4. Now with that knowledge, a simple training of the correct associations will fix even the most deep lying (in terms of the superposition of information in neural nets) mental problems. For this introduce strong positive input together with a very close simulation of the situation that caused the mental problem. Repeat until the neurons store the correct/wanted view of the world. (Beware, as this can easily be abused.)
5. If this takes too long, LSD can be used to accelerate the learning / plasticity. But be warned, because if the mental state and input is even slightly wrong, this causes serious unwanted changes in character and loss of old information. This step is only for the daring with no other hope.

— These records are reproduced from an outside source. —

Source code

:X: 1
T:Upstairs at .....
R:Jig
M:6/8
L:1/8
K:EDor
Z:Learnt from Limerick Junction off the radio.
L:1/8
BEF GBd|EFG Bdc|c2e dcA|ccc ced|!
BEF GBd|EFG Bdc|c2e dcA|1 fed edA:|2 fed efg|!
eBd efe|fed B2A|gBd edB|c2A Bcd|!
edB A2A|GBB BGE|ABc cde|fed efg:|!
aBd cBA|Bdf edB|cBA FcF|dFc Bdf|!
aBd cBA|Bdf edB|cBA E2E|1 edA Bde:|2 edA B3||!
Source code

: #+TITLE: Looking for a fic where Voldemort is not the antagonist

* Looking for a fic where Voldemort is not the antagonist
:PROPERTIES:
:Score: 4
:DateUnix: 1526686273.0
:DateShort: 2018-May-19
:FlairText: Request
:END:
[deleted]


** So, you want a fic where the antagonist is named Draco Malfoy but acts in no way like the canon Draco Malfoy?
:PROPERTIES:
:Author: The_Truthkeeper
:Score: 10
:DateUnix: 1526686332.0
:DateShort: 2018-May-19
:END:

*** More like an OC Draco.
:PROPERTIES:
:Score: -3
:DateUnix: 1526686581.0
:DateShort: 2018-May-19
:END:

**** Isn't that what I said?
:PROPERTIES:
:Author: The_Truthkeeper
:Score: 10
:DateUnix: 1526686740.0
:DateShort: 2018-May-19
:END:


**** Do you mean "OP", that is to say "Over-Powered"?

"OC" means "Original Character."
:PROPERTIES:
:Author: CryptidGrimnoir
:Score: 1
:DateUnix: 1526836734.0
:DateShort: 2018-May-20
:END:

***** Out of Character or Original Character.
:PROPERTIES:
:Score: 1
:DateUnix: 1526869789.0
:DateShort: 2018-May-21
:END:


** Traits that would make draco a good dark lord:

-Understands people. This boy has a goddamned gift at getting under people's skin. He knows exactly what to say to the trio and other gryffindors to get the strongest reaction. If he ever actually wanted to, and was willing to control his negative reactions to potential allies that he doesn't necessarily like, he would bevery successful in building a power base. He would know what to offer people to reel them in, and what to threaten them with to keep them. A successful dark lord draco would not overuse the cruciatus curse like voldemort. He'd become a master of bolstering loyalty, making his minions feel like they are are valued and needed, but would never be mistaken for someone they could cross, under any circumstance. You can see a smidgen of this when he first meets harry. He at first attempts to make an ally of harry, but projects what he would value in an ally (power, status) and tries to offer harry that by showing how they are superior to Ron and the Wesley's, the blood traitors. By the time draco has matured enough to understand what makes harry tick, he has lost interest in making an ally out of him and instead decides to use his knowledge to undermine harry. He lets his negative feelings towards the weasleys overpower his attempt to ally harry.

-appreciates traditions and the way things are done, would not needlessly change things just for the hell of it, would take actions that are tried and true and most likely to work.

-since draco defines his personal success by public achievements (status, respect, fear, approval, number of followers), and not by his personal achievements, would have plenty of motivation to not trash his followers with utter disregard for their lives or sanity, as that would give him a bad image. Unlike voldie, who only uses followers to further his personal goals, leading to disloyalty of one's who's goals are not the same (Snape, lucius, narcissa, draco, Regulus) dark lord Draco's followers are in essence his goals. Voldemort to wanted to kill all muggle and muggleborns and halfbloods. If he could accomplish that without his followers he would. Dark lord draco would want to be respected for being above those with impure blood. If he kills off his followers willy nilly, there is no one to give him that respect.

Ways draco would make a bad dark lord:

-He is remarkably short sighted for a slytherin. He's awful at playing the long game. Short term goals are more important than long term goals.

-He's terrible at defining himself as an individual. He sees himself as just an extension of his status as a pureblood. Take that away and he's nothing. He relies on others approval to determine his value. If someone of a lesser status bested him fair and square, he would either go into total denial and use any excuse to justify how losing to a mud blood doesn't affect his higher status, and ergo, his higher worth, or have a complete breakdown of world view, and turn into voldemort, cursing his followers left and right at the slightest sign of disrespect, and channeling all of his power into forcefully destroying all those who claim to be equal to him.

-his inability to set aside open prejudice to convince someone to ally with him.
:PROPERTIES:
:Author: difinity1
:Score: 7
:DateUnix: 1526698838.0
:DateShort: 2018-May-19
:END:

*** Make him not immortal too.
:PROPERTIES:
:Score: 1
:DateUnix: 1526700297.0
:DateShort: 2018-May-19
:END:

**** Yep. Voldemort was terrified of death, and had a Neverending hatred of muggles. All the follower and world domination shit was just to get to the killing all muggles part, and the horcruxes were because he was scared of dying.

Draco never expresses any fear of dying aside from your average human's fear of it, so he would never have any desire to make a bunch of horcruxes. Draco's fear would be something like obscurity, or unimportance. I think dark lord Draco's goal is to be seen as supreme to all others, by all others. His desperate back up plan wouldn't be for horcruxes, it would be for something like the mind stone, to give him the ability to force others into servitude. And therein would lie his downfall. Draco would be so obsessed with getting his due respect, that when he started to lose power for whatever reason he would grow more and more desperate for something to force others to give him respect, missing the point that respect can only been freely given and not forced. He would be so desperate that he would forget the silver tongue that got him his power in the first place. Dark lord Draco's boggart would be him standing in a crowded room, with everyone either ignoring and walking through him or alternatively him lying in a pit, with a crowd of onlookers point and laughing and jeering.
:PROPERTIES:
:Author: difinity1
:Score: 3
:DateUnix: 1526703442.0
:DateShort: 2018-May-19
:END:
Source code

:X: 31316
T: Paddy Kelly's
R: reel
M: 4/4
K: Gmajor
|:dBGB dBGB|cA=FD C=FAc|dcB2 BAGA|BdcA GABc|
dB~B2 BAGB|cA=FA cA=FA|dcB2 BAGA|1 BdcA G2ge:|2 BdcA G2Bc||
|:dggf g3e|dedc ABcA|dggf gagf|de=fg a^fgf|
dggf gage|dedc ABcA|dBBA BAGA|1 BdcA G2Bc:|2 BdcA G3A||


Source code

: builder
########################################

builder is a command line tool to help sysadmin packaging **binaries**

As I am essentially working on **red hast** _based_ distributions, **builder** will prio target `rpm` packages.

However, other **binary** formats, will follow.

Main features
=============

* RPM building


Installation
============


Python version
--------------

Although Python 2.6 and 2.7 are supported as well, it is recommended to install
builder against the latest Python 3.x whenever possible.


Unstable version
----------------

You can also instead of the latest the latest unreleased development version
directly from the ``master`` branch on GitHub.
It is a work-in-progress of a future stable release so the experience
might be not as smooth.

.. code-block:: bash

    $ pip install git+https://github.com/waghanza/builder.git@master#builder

This method works so well, that it even works on simulated neural nets, animals, etc! It is neurologically extremely solid, and proven to work. I can testify this from having worked with it and tried it myself. The great thing is how generic it is. Everything that is not a purely chemical or genetic problem, can be fixed with it in very short times. (The more intense, and the more painful, the quicker. The only problem is, that your therapist might not have the energy/skill to take that much pain from you.)
The only problem is, that you psychotherapist around the corner knows nothing about it, and still lives in his old learned pseudo-science from the 60s or even Freud. (Listen to the kind of terms he uses. If he uses words that fit into neurology, he's modern. If he uses words that Freud would use and that just aren't based on anything, stay the fuck away.)
[Hell, some of them still insist on strictly not even hugs, and don't understand that as long as the patient talks, he can not focus hence and not create that feedback loop! EPIC FAIL!]